Perhaps my unintentional avoidance of talking about “why the net is important right now” is rooted in a concern that talking in this way could potentially cheapen the work that I want to highlight. If I were to focus on merely the technological aspects of a work than I would be taking time away from talking about the actual content of a given maker’s practice. I think that artists rarely get a chance to converse outside of their normal peer group about concerns within their field of research. In order to flesh out some of those reservations, I’ve wanted to provide younger/emerging makers a platform for shared skepticism and intrigue. Through discussion of content, intent, influences, and purpose a dialog about the shape of contemporary digital image-making becomes more lucid for myself and hopefully for my peers.

There have been particular moments where I felt that these conversation gained some traction against the slippery vernacular surrounding online social art practices. The conversation I’ve recently been occupied with revolves around what constitutes a community and how these groupings support and nurture each other. Looking back at a conversation I had with the Dump.fm crew, I can see a desire in my peers at wanting to spark conversation about the effectiveness of communities, and to challenge what it means to work within a constant collaborative recursive system. Interestingly enough, creating systems, networks, and locations for artists to rapidly turn over and surf through content has enabled the constant real-time conversation engine that Jon Rafman talks about in our conversation in Second Life. This development of platforms is also what motivates Jason Rohrer and Mez Breeze, who like Ryder Ripps and Scott Ostler authored environments for others to share, play, and experiment. That collective desire to effect, circumvent, and/or question traditional art context was also a driving force for the organizers of the Gli.tc/h conference held in Chicago last October.
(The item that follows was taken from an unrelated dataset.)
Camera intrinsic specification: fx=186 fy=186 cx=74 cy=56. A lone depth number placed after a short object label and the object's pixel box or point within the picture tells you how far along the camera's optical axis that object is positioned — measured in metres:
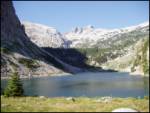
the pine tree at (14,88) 22.43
These intersections of motivations to create works and communities is a quality that artists share online precisely as a result of being immersed in a network sensibility. I don’t believe that these similarities can solely be located to these artists “being good at the internet,” and instead think that other influences ought to be considered. More recently I’ve seen how these memes and emerging signifiers can be traced and examined through a lens of media history. Seeing how iterations of early network communities (like BBS’s and list-serv’s of the late 80s and early 90s) influence makers has been a way to highlight common interests and histories (although I think I need to do a better job of making that more clear). One of the benefits of that investigation is to create links between what otherwise would be perceived as very separate practices (like between Dump.FM and Mezangelle for example). The create bridges and segues, albeit through my own specific sense of media history and contemporary art, is based in an effort to accentuate how artists working in similar fields might never consider themselves in close proximity to one another, but in actuality have much in common.

In retrospect, I’m surprised by what now seems like obvious similarities and overlapping interests between the artists featured over the past year. Regardless whether artist are developing unique platforms for exchange or employing preexisting commercial crowd-based content databases both vectors of self-examination are providing critical outlets for an expanded perspective of contemporary digital image-making. To see how these threads naturally surface, reoccur, and go in and out of focus is for me one of the most powerful parts of these conversations.

By being able to reflect in this public way, I acknowledge I’m leaving myself susceptible to criticism for using Bad at Sports as a platform to file personal for semi-diaristic purposes. However, I want to instead highlight the amazing opportunity I have been given, and to emphasize the generosity that this blog has offered me both artistically and academically. I just hope I can faithfully uphold the ethic of sharing and discourse that my work stands for, and that others have graciously offered to me, into all future publications and endeavors.